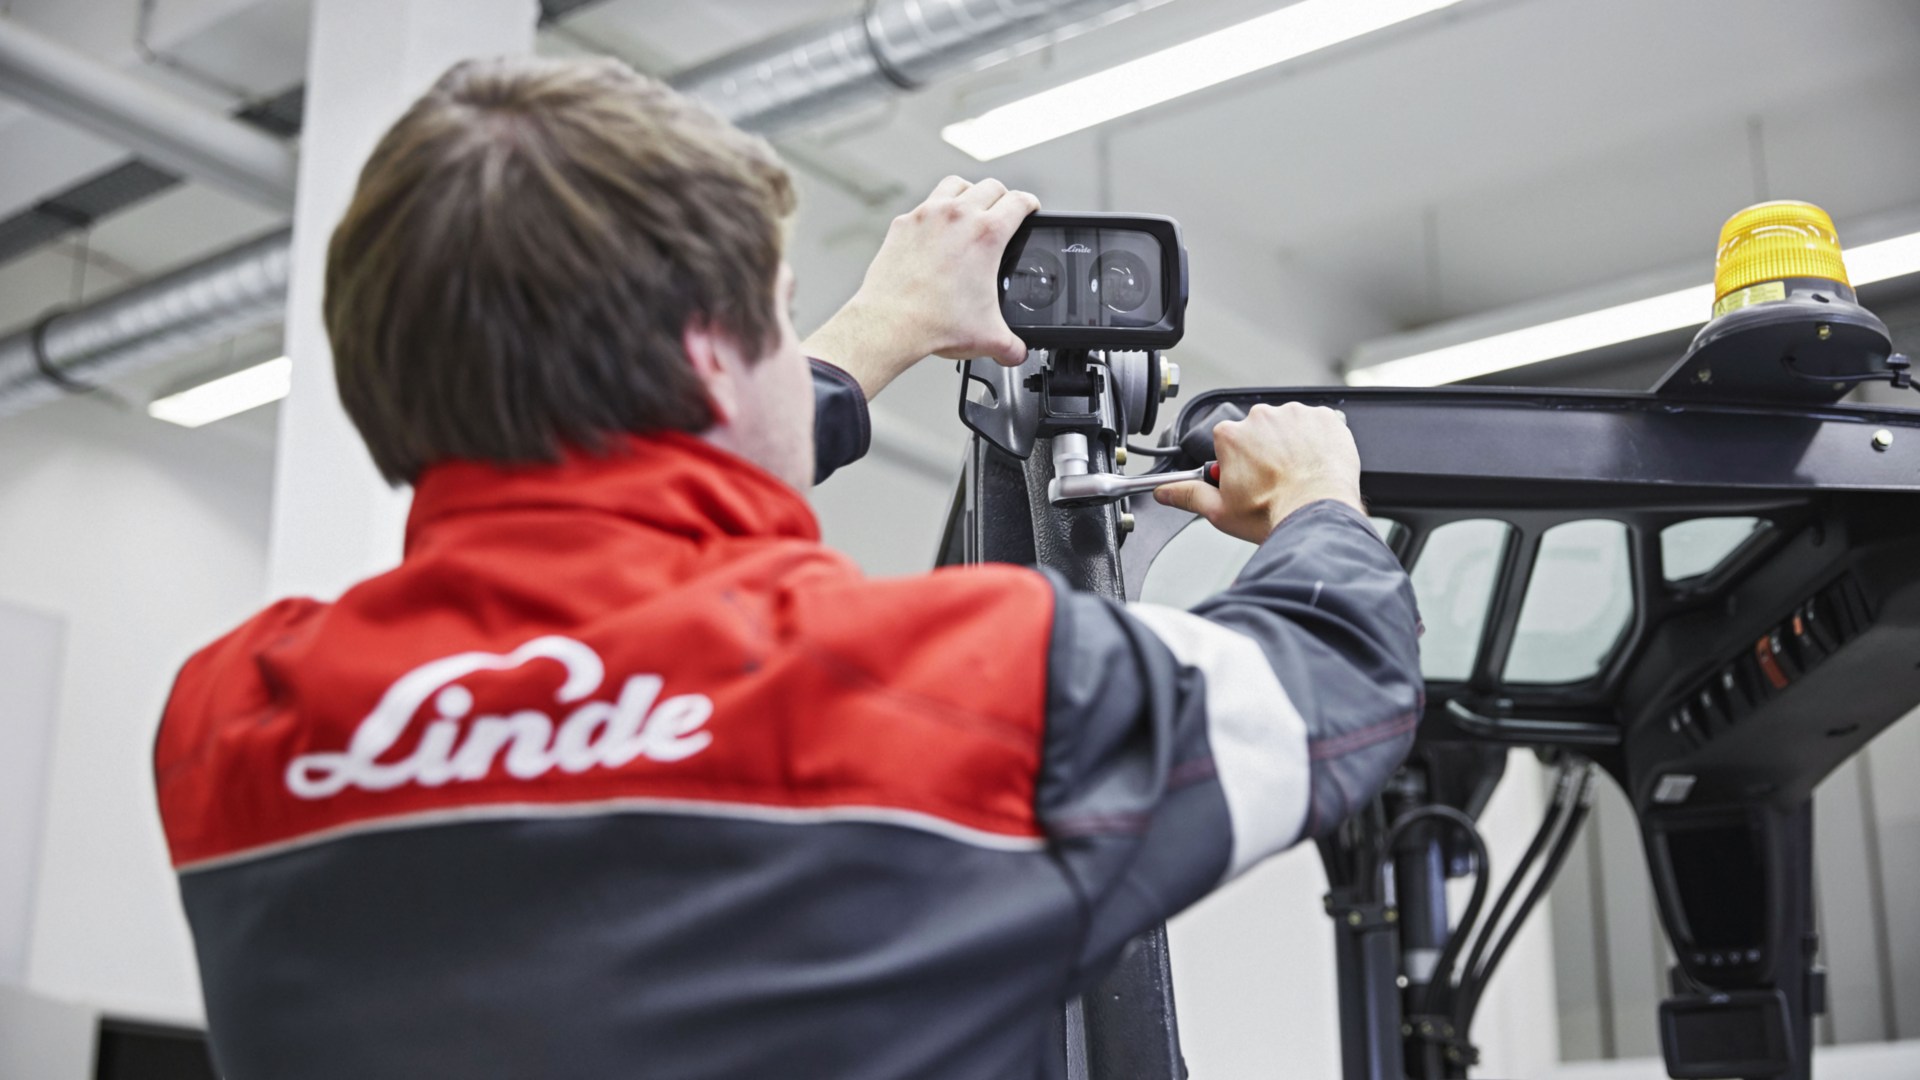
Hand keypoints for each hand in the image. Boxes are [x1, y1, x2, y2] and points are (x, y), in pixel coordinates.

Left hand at [801, 176, 1039, 397]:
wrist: (890, 323)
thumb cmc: (935, 323)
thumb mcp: (988, 337)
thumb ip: (1012, 345)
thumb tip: (1017, 352)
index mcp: (987, 234)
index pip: (1019, 201)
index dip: (1030, 204)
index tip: (1030, 209)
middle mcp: (958, 215)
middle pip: (991, 187)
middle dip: (1003, 197)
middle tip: (1004, 211)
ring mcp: (927, 215)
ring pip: (956, 184)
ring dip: (969, 192)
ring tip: (971, 207)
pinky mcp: (904, 224)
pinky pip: (925, 205)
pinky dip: (935, 211)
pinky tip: (936, 229)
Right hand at [1153, 403, 1363, 542]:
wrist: (1317, 516)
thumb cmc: (1272, 513)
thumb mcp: (1219, 511)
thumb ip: (1187, 495)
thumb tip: (1165, 491)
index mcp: (1231, 436)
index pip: (1227, 442)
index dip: (1236, 463)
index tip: (1247, 479)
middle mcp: (1261, 418)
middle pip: (1258, 431)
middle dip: (1264, 451)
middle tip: (1273, 481)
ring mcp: (1295, 415)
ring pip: (1288, 427)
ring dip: (1291, 445)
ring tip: (1297, 475)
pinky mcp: (1325, 418)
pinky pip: (1317, 424)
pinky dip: (1317, 441)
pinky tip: (1315, 464)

• Directions for this task:
How many lines in the listing above contain "hand"? Give only the number.

• Answer:
3